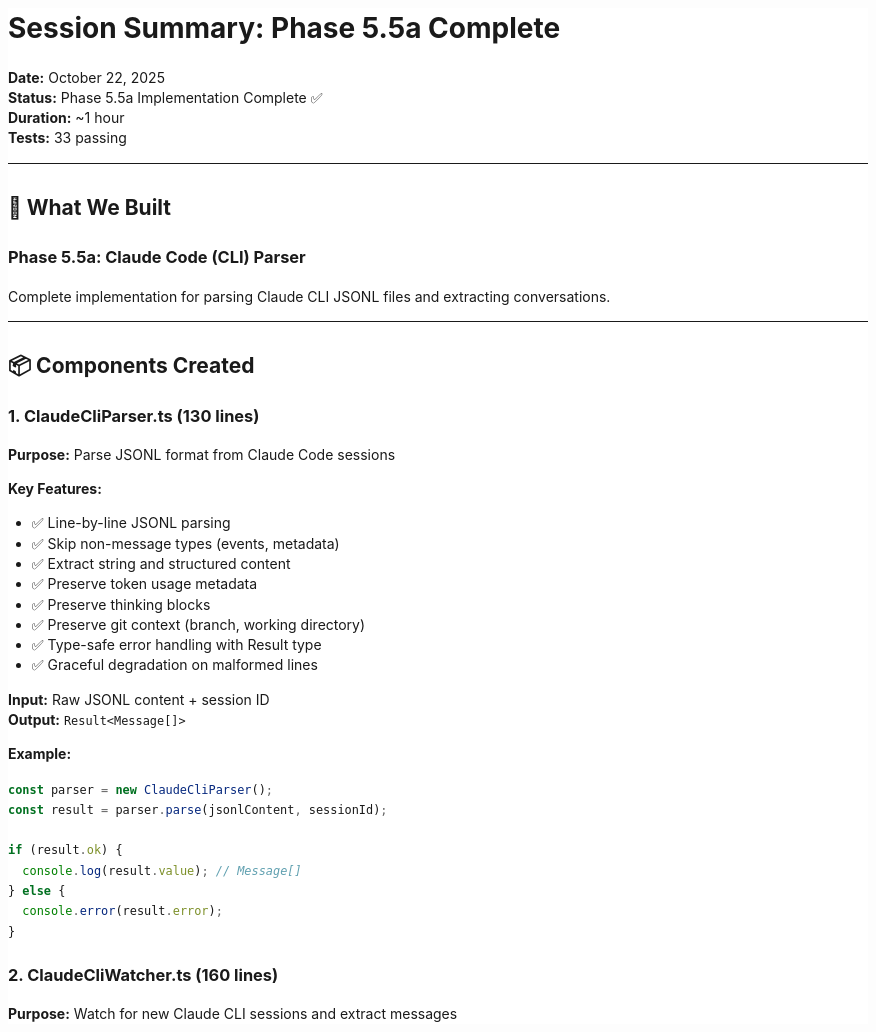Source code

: # Session Summary: Phase 5.5a Complete

**Date:** October 22, 2025  
**Status:** Phase 5.5a Implementation Complete ✅  
**Duration:** ~1 hour  
**Tests:** 33 passing

---

## 🎯 What We Built

### Phase 5.5a: Claude Code (CLI) Parser

Complete implementation for parsing Claude CLI JSONL files and extracting conversations.

---

## 📦 Components Created

### 1. ClaudeCliParser.ts (130 lines)

**Purpose:** Parse JSONL format from Claude Code sessions

**Key Features:**
- ✅ Line-by-line JSONL parsing
- ✅ Skip non-message types (events, metadata)
- ✅ Extract string and structured content
- ✅ Preserve token usage metadata
- ✅ Preserve thinking blocks
- ✅ Preserve git context (branch, working directory)
- ✅ Type-safe error handling with Result type
- ✅ Graceful degradation on malformed lines

**Input:** Raw JSONL content + session ID  
**Output:** `Result<Message[]>`

**Example:**
```typescript
const parser = new ClaudeCliParser();
const result = parser.parse(jsonlContent, sessionId);

if (result.ok) {
  console.log(result.value); // Message[]
} else {
  console.error(result.error);
}
```

### 2. ClaudeCliWatcher.ts (160 lines)

**Purpose:** Watch for new Claude CLI sessions and extract messages

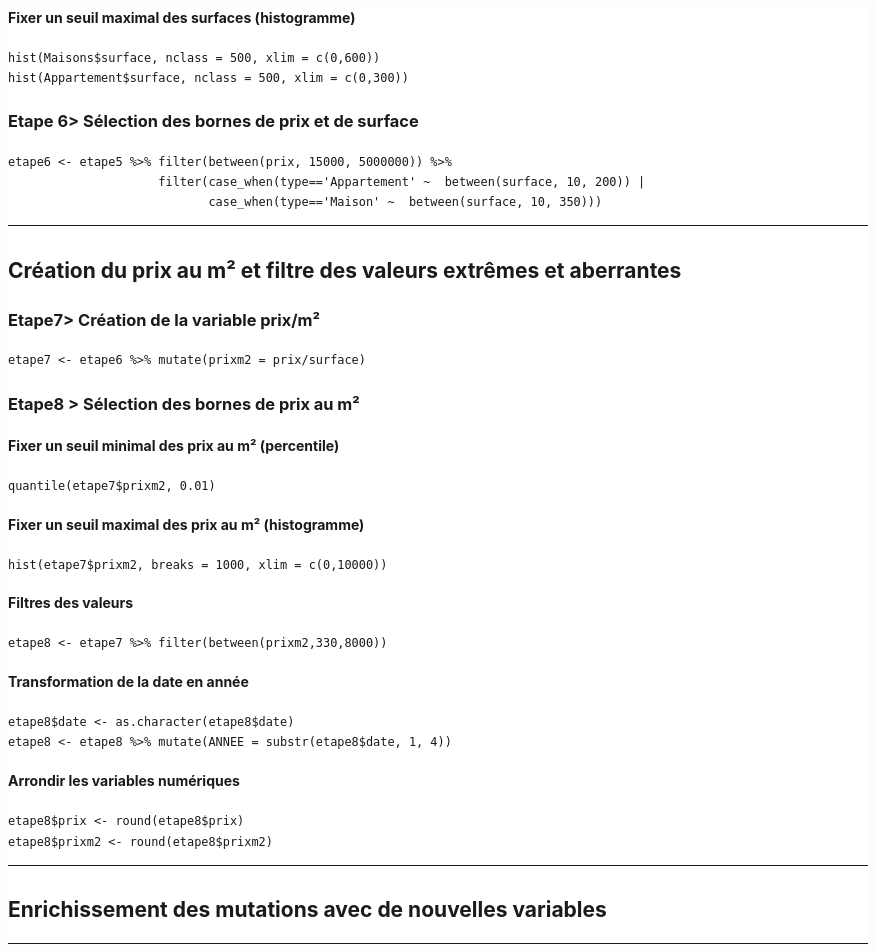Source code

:#### Fixer un seuil maximal des surfaces (histogramme)
```{r cars}
hist(Maisons$surface, nclass = 500, xlim = c(0,600))
hist(Appartement$surface, nclass = 500, xlim = c(0,300))

```
### Etape 6> Sélection des bornes de prix et de surface

```{r cars}
etape6 <- etape5 %>% filter(between(prix, 15000, 5000000)) %>%
                     filter(case_when(type=='Appartement' ~  between(surface, 10, 200)) | 
                            case_when(type=='Maison' ~  between(surface, 10, 350)))
```
---
## Création du prix au m² et filtre des valeurs extrêmes et aberrantes 

### Etape7> Création de la variable prix/m²
```{r cars}
etape7 <- etape6 %>% mutate(prixm2 = prix/surface)
```


### Etape8 > Sélection des bornes de prix au m²

#### Fixer un seuil minimal des prix au m² (percentile)
```{r cars}
quantile(etape7$prixm2, 0.01)
```

#### Fixer un seuil maximal des prix au m² (histogramme)
```{r cars}
hist(etape7$prixm2, breaks = 1000, xlim = c(0,10000))
```

#### Filtres des valeurs
```{r cars}
etape8 <- etape7 %>% filter(between(prixm2,330,8000))
```
#### Transformation de la date en année
```{r cars}
etape8$date <- as.character(etape8$date)
etape8 <- etape8 %>% mutate(ANNEE = substr(etape8$date, 1, 4))
```
#### Arrondir les variables numériques
```{r cars}
etape8$prix <- round(etape8$prix)
etape8$prixm2 <- round(etape8$prixm2)
```
---

## Enrichissement des mutations avec de nouvelles variables 
--------------------------------------------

§ **Work instruction**
Copy verbatim, from the listing above, each line from the one containing "- ✅ Type-safe error handling with Result type" down to the one containing "### 2. ClaudeCliWatcher.ts (160 lines)", inclusive.

§ **Result for this task**
- ✅ Type-safe error handling with Result type
- ✅ Graceful degradation on malformed lines

**Input:** Raw JSONL content + session ID  
**Output:** `Result<Message[]>`

**Example:**
```typescript
const parser = new ClaudeCliParser();
const result = parser.parse(jsonlContent, sessionId);

if (result.ok) {
  console.log(result.value); // Message[]
} else {
  console.error(result.error);
}
```

### 2. ClaudeCliWatcher.ts (160 lines)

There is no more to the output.